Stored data
>>>>

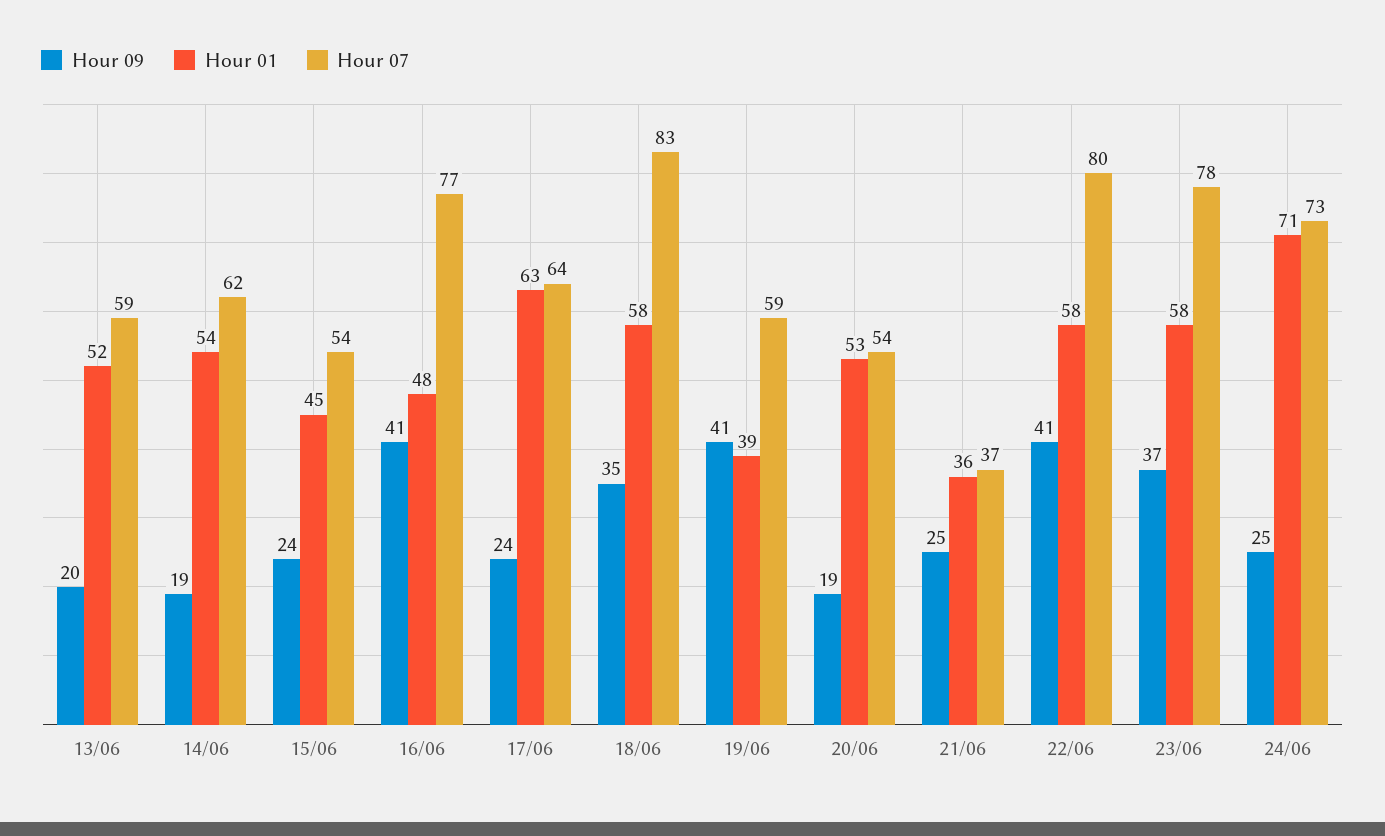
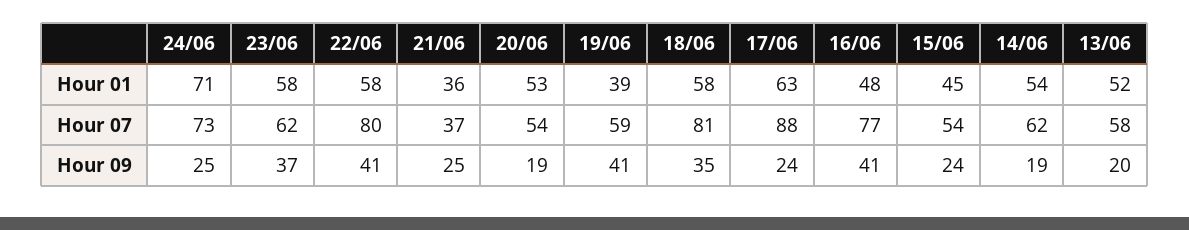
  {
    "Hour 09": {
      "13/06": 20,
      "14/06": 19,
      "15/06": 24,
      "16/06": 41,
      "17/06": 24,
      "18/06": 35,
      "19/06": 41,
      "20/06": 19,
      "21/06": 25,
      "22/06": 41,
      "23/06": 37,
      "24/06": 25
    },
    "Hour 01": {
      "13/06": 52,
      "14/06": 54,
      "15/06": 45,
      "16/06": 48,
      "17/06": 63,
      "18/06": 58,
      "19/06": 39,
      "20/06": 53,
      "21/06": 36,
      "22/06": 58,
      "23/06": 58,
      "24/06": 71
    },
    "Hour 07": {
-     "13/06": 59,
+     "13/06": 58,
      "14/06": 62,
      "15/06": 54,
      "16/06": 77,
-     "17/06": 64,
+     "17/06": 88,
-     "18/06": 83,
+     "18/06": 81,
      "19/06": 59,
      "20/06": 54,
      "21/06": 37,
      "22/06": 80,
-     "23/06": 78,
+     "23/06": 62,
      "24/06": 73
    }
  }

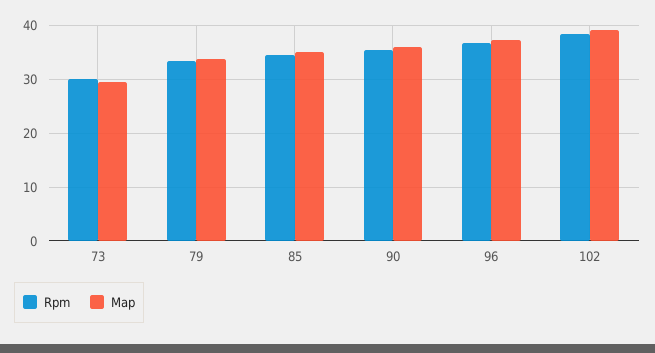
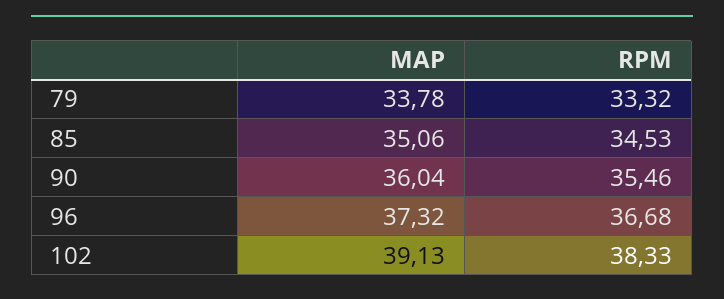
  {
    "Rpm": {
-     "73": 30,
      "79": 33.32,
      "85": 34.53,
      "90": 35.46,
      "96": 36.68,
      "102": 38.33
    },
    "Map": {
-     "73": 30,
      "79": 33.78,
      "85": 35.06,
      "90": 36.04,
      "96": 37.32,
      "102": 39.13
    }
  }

<<<<

• Activity: The task requires that every line above be transcribed exactly, without the images.

• Task solution:
  {
    "Hour 09": {
      "13/06": 20,
      "14/06": 19,
      "15/06": 24,
      "16/06": 41,
      "17/06": 24,
      "18/06": 35,
      "19/06": 41,
      "20/06": 19,
      "21/06": 25,
      "22/06": 41,
      "23/06": 37,
      "24/06": 25
    },
    "Hour 01": {
      "13/06": 52,
      "14/06": 54,
      "15/06": 45,
      "16/06": 48,
      "17/06": 63,
      "18/06": 58,
      "19/06": 39,
      "20/06": 53,
      "21/06": 36,
      "22/06": 58,
      "23/06": 58,
      "24/06": 71
    },
    "Hour 07": {
-     "13/06": 59,
+     "13/06": 58,
      "14/06": 62,
      "15/06": 54,
      "16/06": 77,
-     "17/06": 64,
+     "17/06": 88,
-     "18/06": 83,
+     "18/06": 81,
      "19/06": 59,
      "20/06": 54,
      "21/06": 37,
      "22/06": 80,
-     "23/06": 78,
+     "23/06": 62,
      "24/06": 73
    }
  }

  {
    "Rpm": {
-     "73": 30,
      "79": 33.32,
      "85": 34.53,
      "90": 35.46,
      "96": 36.68,
      "102": 38.33
    },
    "Map": {
-     "73": 30,
      "79": 33.78,
      "85": 35.06,
      "90": 36.04,
      "96": 37.32,
      "102": 39.13
    }
  }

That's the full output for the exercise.